What to produce:
Search the entries for the word "casing". Copy every line where it turns up.

Extracted material:
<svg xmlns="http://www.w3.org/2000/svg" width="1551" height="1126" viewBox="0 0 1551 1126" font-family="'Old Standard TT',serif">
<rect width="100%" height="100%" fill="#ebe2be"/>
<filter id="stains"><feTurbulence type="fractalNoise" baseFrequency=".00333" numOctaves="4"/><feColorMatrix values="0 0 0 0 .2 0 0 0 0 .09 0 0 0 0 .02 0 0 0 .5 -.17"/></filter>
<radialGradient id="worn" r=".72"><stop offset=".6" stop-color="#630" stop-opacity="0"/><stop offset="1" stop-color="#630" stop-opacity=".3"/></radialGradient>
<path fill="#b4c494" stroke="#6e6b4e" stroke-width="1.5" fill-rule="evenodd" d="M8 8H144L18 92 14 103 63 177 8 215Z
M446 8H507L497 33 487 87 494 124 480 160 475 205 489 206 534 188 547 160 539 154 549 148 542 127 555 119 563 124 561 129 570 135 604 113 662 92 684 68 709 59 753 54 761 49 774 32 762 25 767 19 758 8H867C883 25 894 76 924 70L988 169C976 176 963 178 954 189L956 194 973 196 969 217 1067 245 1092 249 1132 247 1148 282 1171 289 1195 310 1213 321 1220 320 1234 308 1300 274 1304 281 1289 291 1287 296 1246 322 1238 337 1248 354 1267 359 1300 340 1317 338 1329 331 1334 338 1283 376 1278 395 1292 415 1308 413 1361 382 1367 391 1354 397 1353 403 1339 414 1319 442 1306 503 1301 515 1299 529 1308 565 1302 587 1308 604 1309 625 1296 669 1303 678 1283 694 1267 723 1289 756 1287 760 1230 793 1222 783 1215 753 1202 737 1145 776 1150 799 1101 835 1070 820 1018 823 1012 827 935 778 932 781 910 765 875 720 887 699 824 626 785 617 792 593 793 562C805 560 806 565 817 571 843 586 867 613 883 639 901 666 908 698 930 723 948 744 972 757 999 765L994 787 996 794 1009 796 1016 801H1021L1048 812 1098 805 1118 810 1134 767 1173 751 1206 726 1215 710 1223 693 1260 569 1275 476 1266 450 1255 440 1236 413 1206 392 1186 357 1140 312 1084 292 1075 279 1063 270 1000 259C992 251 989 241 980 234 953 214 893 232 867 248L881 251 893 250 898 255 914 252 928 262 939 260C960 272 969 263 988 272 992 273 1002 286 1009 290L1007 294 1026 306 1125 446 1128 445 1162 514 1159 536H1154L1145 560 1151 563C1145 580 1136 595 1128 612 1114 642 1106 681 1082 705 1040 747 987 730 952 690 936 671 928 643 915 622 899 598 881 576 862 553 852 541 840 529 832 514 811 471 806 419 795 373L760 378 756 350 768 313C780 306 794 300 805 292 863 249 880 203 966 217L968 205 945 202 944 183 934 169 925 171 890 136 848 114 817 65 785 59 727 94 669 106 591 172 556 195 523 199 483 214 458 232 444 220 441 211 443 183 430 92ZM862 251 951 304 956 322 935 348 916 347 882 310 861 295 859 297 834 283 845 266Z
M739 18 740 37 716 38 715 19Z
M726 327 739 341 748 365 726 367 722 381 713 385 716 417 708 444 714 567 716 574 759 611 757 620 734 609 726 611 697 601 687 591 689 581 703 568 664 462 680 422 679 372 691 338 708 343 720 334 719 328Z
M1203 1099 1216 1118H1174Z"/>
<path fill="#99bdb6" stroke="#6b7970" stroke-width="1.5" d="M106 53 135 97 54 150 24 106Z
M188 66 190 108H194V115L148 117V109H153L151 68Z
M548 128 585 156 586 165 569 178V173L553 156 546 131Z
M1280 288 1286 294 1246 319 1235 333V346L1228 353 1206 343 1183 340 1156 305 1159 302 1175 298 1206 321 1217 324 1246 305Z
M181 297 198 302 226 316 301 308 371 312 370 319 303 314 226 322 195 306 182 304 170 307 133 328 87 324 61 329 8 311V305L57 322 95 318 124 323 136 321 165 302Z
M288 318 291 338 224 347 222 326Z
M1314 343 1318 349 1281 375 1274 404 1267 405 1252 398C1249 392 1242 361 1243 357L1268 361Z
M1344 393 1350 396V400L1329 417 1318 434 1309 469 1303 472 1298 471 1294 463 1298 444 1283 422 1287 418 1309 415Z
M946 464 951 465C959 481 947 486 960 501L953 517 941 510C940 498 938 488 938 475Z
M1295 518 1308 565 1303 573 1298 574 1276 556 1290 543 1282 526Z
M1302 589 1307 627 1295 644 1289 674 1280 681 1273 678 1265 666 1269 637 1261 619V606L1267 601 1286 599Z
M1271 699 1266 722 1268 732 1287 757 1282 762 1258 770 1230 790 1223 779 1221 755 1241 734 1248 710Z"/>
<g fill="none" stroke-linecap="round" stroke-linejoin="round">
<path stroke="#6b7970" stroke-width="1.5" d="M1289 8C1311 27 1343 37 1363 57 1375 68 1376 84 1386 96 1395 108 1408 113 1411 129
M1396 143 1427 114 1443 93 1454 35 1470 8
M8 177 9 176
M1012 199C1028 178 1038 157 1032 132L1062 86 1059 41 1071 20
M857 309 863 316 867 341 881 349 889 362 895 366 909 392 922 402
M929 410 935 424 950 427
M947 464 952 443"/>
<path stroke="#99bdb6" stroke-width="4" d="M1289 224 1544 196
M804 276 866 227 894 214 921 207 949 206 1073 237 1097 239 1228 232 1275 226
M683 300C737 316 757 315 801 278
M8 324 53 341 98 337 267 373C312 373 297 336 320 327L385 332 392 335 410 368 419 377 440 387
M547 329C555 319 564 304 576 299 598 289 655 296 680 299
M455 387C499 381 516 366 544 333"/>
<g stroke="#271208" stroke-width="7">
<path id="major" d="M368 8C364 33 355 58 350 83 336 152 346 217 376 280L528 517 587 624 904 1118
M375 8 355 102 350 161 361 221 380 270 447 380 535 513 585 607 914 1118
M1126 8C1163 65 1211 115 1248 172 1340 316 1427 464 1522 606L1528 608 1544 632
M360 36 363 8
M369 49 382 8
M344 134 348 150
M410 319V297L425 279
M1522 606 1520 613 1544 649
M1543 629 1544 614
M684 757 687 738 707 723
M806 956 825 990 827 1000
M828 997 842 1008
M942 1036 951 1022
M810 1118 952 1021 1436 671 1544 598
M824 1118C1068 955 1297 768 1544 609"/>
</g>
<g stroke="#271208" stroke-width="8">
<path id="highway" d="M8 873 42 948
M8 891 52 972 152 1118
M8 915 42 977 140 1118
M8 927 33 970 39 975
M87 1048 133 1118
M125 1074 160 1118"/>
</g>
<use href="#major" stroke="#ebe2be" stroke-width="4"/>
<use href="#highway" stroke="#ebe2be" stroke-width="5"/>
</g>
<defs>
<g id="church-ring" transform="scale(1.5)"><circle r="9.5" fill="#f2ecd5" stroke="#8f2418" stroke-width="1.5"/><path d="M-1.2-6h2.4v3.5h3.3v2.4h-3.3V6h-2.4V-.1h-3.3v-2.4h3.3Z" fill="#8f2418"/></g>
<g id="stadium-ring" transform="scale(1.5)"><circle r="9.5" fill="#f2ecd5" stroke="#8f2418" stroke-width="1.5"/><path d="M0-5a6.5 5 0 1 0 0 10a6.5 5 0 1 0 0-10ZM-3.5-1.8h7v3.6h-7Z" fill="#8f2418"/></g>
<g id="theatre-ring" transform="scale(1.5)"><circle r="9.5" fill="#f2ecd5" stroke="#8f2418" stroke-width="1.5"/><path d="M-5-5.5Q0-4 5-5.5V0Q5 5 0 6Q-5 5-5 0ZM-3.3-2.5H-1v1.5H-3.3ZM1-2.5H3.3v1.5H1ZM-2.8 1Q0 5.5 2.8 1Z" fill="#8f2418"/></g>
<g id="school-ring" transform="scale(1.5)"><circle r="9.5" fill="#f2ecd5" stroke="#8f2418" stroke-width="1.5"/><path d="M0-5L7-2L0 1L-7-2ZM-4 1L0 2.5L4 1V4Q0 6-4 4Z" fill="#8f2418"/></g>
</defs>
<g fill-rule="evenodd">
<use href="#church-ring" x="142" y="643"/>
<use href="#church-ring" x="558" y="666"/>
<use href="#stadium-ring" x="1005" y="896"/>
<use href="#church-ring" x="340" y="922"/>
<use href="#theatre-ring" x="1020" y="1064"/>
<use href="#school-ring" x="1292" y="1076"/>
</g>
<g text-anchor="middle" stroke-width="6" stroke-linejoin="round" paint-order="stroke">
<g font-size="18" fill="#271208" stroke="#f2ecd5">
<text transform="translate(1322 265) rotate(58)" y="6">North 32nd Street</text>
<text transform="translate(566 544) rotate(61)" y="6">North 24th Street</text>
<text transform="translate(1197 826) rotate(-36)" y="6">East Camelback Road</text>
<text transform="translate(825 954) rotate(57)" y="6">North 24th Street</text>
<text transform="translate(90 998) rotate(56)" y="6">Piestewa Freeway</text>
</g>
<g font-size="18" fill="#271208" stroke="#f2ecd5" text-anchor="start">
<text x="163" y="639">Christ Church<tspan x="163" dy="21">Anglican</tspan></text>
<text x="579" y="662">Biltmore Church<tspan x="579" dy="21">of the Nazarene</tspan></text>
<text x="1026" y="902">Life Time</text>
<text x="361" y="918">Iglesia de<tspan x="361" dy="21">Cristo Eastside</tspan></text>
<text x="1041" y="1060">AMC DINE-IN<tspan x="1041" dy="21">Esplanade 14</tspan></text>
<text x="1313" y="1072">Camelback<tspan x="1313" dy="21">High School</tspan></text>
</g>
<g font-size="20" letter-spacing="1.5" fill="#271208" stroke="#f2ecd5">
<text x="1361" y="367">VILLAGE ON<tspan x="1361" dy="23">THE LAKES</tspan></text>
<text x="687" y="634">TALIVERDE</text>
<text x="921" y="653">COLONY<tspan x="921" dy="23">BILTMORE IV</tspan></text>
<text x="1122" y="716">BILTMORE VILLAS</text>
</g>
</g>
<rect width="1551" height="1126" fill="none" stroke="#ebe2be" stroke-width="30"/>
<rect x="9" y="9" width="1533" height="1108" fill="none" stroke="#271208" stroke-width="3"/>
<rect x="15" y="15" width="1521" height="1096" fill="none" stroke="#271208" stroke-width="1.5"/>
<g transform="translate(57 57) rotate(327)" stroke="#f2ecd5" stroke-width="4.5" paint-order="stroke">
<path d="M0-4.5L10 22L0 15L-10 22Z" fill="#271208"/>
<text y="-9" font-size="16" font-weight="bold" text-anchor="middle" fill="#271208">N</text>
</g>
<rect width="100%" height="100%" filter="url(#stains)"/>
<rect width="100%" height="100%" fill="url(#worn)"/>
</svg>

--

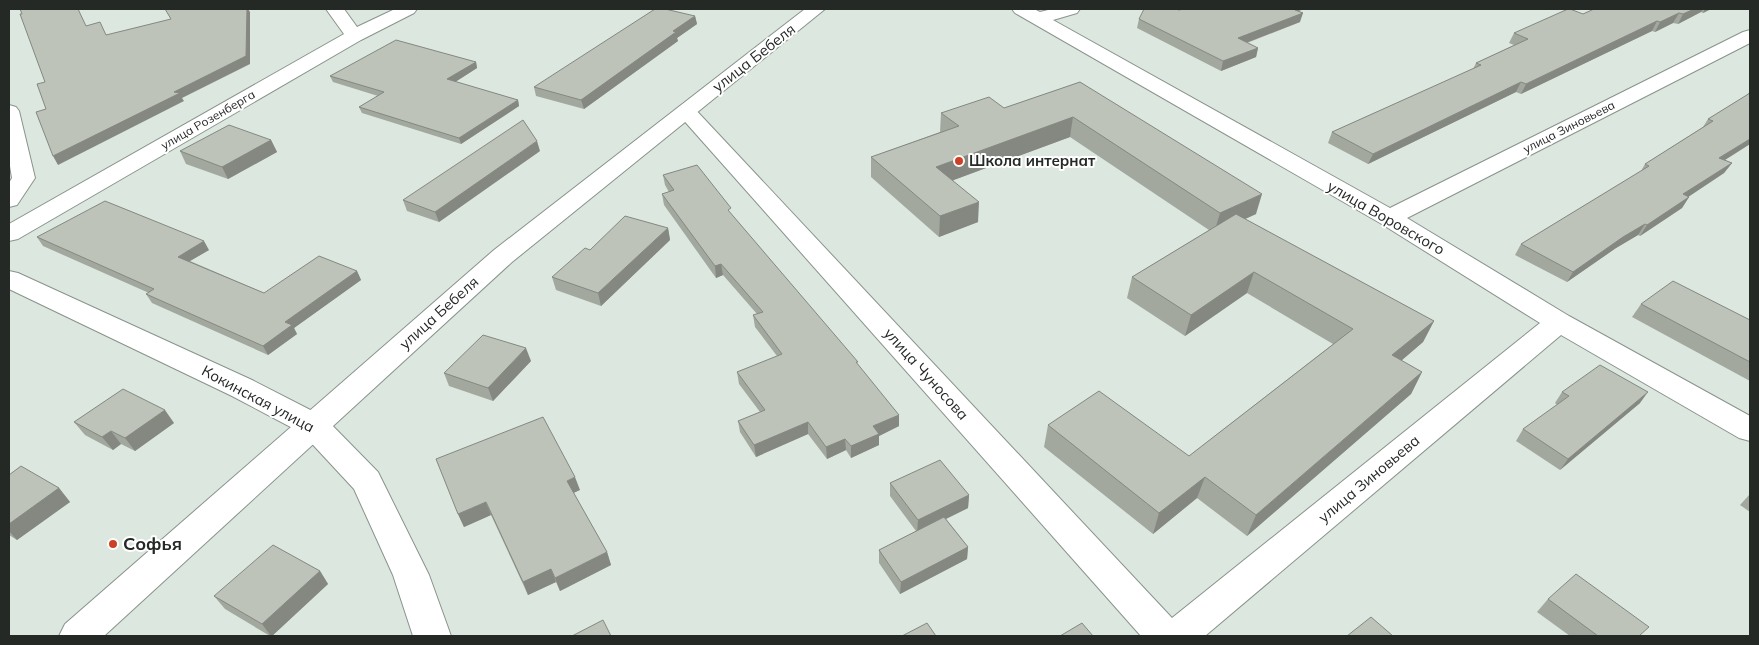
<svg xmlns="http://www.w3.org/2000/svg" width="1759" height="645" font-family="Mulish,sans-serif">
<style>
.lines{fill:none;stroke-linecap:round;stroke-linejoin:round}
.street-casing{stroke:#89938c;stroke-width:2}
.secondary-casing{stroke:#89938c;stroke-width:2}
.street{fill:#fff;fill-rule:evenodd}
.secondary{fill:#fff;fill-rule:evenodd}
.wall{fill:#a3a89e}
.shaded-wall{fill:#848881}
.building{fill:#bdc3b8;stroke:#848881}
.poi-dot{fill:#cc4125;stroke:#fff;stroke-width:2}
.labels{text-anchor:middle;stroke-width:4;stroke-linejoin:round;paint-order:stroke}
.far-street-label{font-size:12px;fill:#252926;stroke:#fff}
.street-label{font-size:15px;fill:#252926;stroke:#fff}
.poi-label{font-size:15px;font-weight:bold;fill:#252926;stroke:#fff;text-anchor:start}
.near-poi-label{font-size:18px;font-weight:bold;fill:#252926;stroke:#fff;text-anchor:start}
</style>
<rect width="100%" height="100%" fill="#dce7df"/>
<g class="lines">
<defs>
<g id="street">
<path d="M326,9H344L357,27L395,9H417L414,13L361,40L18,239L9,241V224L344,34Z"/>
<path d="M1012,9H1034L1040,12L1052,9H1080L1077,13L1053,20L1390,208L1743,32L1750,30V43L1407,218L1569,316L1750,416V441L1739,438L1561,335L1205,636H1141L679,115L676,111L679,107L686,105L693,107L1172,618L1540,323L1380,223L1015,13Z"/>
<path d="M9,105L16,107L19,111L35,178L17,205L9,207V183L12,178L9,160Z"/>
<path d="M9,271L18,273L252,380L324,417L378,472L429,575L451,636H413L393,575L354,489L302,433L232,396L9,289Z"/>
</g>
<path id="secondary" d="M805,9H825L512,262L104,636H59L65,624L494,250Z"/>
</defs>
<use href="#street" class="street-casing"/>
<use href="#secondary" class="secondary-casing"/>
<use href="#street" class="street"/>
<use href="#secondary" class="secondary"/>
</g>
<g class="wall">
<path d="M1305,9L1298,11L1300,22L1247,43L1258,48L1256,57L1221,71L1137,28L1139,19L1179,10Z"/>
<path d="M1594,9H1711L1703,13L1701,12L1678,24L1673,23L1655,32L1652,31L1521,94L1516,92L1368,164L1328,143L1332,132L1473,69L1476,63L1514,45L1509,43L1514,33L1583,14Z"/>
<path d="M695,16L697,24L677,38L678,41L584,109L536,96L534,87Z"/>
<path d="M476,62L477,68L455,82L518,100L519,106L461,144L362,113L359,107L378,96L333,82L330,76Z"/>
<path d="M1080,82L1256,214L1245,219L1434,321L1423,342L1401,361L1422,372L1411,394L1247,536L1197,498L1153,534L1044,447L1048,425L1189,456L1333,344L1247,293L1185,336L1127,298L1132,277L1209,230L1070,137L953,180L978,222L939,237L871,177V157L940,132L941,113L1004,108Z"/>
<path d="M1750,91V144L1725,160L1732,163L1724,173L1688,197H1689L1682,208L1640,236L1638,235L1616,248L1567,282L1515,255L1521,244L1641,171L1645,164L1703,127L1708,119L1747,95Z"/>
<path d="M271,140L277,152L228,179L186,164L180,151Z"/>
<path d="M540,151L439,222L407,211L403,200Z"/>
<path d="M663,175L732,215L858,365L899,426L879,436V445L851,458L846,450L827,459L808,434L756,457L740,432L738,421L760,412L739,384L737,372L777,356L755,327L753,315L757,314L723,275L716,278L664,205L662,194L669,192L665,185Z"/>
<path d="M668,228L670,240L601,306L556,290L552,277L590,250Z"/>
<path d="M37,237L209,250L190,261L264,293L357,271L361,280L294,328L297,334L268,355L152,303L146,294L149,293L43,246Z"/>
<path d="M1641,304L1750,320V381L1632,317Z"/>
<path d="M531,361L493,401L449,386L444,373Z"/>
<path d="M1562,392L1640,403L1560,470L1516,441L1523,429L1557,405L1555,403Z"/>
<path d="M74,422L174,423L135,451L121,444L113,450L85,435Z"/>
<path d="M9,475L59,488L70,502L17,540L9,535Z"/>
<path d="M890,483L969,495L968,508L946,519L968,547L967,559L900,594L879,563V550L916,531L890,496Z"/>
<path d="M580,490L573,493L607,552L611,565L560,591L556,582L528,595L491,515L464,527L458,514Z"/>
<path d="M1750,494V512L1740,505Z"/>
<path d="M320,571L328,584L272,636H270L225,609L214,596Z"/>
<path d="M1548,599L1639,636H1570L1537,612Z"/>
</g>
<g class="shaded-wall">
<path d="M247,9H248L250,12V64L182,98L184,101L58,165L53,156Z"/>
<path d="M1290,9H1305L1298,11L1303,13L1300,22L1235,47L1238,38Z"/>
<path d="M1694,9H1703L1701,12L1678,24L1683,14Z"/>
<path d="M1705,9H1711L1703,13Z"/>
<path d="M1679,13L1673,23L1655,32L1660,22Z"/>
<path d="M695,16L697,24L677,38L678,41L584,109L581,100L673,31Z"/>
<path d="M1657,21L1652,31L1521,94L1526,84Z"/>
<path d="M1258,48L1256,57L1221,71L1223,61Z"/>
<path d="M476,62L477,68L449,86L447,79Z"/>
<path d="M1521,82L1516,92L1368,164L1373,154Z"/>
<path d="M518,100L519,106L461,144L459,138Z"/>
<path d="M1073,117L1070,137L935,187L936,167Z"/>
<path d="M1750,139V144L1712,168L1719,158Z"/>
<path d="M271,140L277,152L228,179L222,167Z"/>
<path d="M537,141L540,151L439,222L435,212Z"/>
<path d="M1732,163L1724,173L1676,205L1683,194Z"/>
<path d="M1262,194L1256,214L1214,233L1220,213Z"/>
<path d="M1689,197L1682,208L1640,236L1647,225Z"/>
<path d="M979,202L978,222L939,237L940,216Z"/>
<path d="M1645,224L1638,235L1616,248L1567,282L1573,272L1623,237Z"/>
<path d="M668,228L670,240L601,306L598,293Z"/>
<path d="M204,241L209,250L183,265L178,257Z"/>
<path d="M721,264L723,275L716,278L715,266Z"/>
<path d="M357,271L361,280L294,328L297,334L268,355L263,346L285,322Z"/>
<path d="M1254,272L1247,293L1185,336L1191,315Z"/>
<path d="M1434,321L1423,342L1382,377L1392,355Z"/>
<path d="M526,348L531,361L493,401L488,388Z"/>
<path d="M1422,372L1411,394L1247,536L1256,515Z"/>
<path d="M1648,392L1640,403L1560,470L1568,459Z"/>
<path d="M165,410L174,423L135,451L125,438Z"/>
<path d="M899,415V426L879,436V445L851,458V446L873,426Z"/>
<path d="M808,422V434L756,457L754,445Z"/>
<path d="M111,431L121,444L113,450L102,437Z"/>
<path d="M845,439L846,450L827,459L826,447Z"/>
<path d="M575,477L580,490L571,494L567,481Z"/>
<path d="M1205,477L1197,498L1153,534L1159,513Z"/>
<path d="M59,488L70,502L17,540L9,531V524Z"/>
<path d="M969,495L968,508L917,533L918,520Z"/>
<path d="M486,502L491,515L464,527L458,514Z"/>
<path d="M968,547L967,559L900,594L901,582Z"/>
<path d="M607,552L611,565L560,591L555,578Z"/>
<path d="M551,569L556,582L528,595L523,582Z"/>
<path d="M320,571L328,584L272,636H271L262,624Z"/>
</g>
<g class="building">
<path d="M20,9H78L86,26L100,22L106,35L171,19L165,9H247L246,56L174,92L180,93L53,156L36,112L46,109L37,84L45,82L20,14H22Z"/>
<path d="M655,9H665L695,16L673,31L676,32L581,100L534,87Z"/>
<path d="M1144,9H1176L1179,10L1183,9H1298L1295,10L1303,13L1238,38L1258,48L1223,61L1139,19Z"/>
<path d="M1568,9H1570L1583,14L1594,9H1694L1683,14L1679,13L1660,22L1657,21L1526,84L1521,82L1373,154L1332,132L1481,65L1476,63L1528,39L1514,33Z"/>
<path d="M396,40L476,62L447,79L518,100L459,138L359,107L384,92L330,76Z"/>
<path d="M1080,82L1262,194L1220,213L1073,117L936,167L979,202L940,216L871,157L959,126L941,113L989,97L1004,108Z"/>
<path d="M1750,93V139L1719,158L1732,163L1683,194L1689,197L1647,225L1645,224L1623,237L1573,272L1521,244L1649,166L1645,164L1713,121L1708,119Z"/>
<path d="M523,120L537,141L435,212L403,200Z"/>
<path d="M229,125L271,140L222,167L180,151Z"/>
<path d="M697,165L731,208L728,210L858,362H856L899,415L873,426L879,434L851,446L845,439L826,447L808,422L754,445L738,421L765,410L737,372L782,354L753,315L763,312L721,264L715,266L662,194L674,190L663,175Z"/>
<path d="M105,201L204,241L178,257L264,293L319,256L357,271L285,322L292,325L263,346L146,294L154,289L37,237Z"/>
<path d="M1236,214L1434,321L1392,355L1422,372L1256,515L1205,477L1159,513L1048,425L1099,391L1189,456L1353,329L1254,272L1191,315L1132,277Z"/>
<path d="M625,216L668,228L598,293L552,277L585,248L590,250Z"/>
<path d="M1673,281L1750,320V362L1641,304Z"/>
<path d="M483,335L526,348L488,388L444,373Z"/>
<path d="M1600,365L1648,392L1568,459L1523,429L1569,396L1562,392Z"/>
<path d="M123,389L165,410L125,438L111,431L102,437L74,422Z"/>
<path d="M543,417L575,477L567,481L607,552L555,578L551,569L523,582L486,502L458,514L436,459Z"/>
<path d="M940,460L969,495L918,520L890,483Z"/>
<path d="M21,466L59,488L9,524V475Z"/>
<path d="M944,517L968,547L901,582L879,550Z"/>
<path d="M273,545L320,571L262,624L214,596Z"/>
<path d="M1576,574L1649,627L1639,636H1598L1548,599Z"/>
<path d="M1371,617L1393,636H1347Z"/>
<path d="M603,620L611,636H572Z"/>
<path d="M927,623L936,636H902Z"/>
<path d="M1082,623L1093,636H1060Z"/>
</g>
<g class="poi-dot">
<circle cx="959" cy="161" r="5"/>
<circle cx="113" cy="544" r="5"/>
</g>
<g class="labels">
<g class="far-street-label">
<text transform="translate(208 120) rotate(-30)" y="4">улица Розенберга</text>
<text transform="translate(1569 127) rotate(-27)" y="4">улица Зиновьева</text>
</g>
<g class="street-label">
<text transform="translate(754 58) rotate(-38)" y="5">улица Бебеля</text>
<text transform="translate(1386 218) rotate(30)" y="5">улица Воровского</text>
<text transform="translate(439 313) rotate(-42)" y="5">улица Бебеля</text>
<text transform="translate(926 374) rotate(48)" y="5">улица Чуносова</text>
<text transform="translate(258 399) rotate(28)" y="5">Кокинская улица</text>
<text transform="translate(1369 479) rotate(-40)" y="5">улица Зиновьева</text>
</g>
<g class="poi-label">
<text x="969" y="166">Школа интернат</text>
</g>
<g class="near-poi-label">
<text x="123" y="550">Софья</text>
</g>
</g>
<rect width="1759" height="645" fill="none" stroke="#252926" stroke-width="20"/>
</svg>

Solved problem:
.street-casing{stroke:#89938c;stroke-width:2}
.secondary-casing{stroke:#89938c;stroke-width:2}
<use href="#street" class="street-casing"/>
<use href="#secondary" class="secondary-casing"/>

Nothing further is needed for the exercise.